## Text segment
========================================================================

Iñaki Àbalos with Agustí Obiol during the first BIArch Advisory Council Meeting, June 2009

Born in San Sebastian, a Basque coastal town, Iñaki Àbalos obtained an architecture degree and a PhD in Architecture at the Escuela Técnica Superior de Arquitectura in Madrid (ETSAM), where he holds a chair as Architecture Professor and directs the Master in Environmental and Landscape Studies program. Aside from being a member of the BIArch Board of Directors, he is also currently Kenzo Tange Professor at the Harvard University Graduate School of Design, and founding partner at Abalos+Sentkiewicz Arquitectos. Iñaki Àbalos has been Buell Book Fellow and Visiting Lecturer at Columbia University, New York (1995); Diploma Unit Master at the Architectural Association, London; Visiting Professor at the EPF Lausanne (1998); Jean Labatute Professor at Princeton University, New Jersey (from 2004 to 2007) and Visiting Professor at Cornell University, Ithaca, NY (2007-2008). He was a founding member of Ábalos & Herreros (1984-2006).

Merging landscape, urban design and architecture with environmental, social and aesthetic concerns, and focused on technological innovation, the work of Àbalos is both experimental and critical. The following are some of his most recent works and projects:


Renovation and extension of the Fundació Antoni Tàpies, Barcelona


Lolita. Office building, Madrid


Orfila Apartments, Store and Garage, Madrid


Atelier Oehlen, St. Gallen


Transportation Hub, Urban Park and Housing Towers, Logroño


Taipei Performing Arts Center


Tour Porte de la Chappelle, Paris

In the context of the MBIArch program, within the area of Architectural Design, Àbalos will head the Design Core Studio, in which students will address contemporary design issues through practical and analytical work, with the intention of responding to the pressures of technical advances and the simultaneous dissolution of the tasks and instruments of traditional architectures.

========================================================================

## Dataset extract
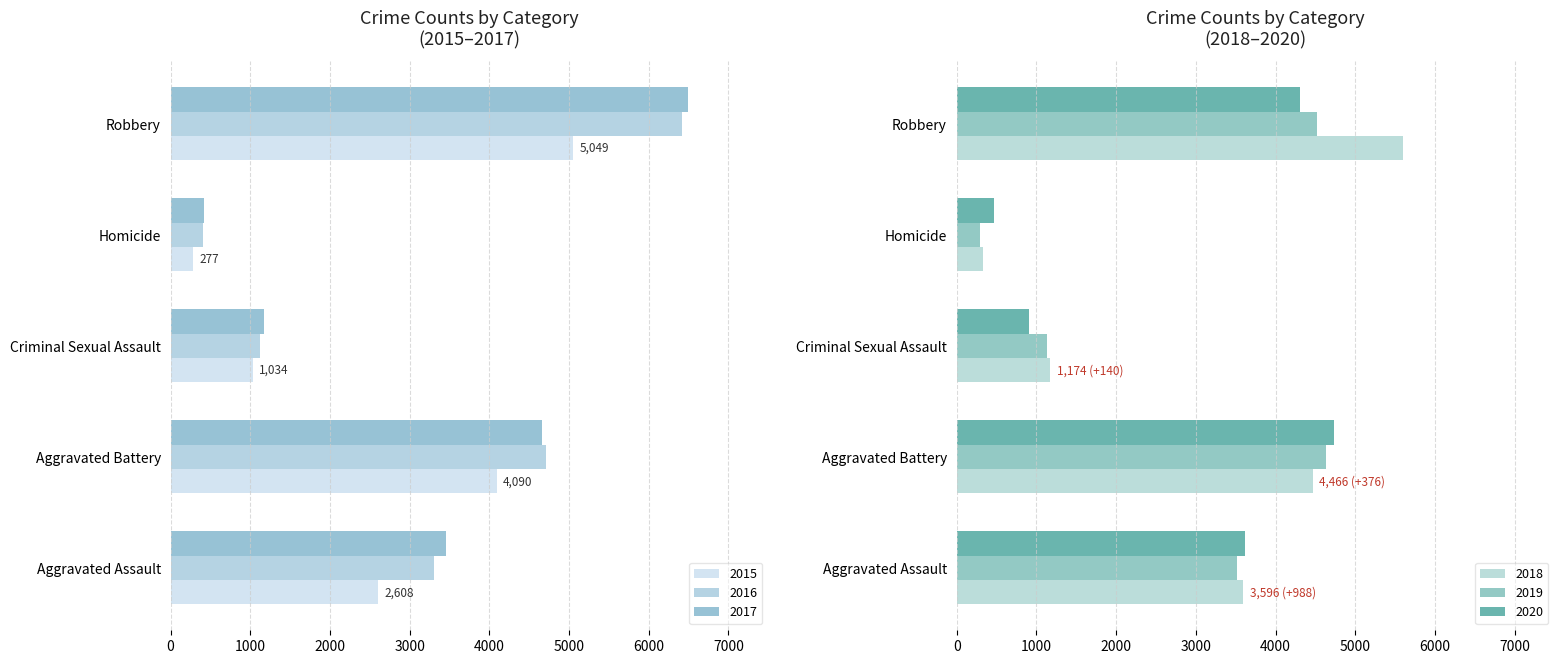

Rank the series at Criminal Sexual Assault from lowest to highest value.

2020, 2015, 2016, 2019, 2017, 2018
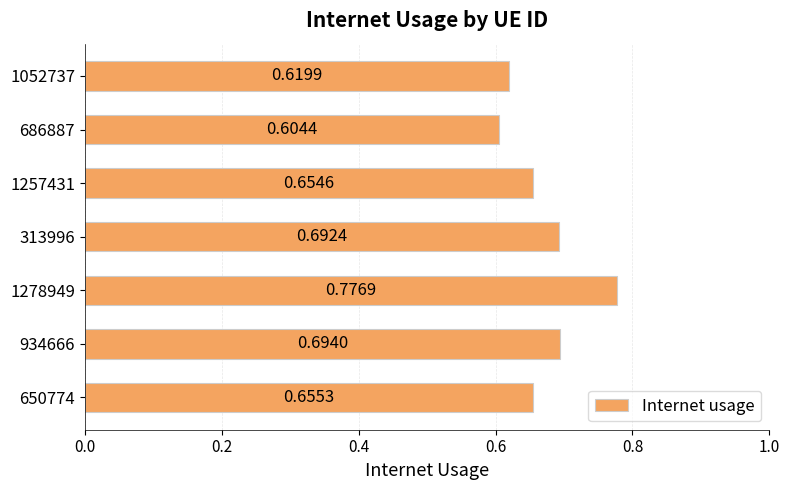

Rank the categories by value from highest to lowest.

1278949, 934666, 313996, 650774, 1257431, 1052737, 686887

========================================================================

Reproduce the Iñaki Àbalos profile in full, word for word.

Iñaki Àbalos with Agustí Obiol during the first BIArch Advisory Council Meeting, June 2009

Born in San Sebastian, a Basque coastal town, Iñaki Àbalos obtained an architecture degree and a PhD in Architecture at the Escuela Técnica Superior de Arquitectura in Madrid (ETSAM), where he holds a chair as Architecture Professor and directs the Master in Environmental and Landscape Studies program. Aside from being a member of the BIArch Board of Directors, he is also currently Kenzo Tange Professor at the Harvard University Graduate School of Design, and founding partner at Abalos+Sentkiewicz Arquitectos. Iñaki Àbalos has been Buell Book Fellow and Visiting Lecturer at Columbia University, New York (1995); Diploma Unit Master at the Architectural Association, London; Visiting Professor at the EPF Lausanne (1998); Jean Labatute Professor at Princeton University, New Jersey (from 2004 to 2007) and Visiting Professor at Cornell University, Ithaca, NY (2007-2008). He was a founding member of Ábalos & Herreros (1984-2006).

Merging landscape, urban design and architecture with environmental, social and aesthetic concerns, and focused on technological innovation, the work of Àbalos is both experimental and critical. The following are some of his most recent works and projects:


Renovation and extension of the Fundació Antoni Tàpies, Barcelona


Lolita. Office building, Madrid


Orfila Apartments, Store and Garage, Madrid


Atelier Oehlen, St. Gallen


Transportation Hub, Urban Park and Housing Towers, Logroño


Taipei Performing Arts Center


Tour Porte de la Chappelle, Paris

In the context of the MBIArch program, within the area of Architectural Design, Àbalos will head the Design Core Studio, in which students will address contemporary design issues through practical and analytical work, with the intention of responding to the pressures of technical advances and the simultaneous dissolution of the tasks and instruments of traditional architectures.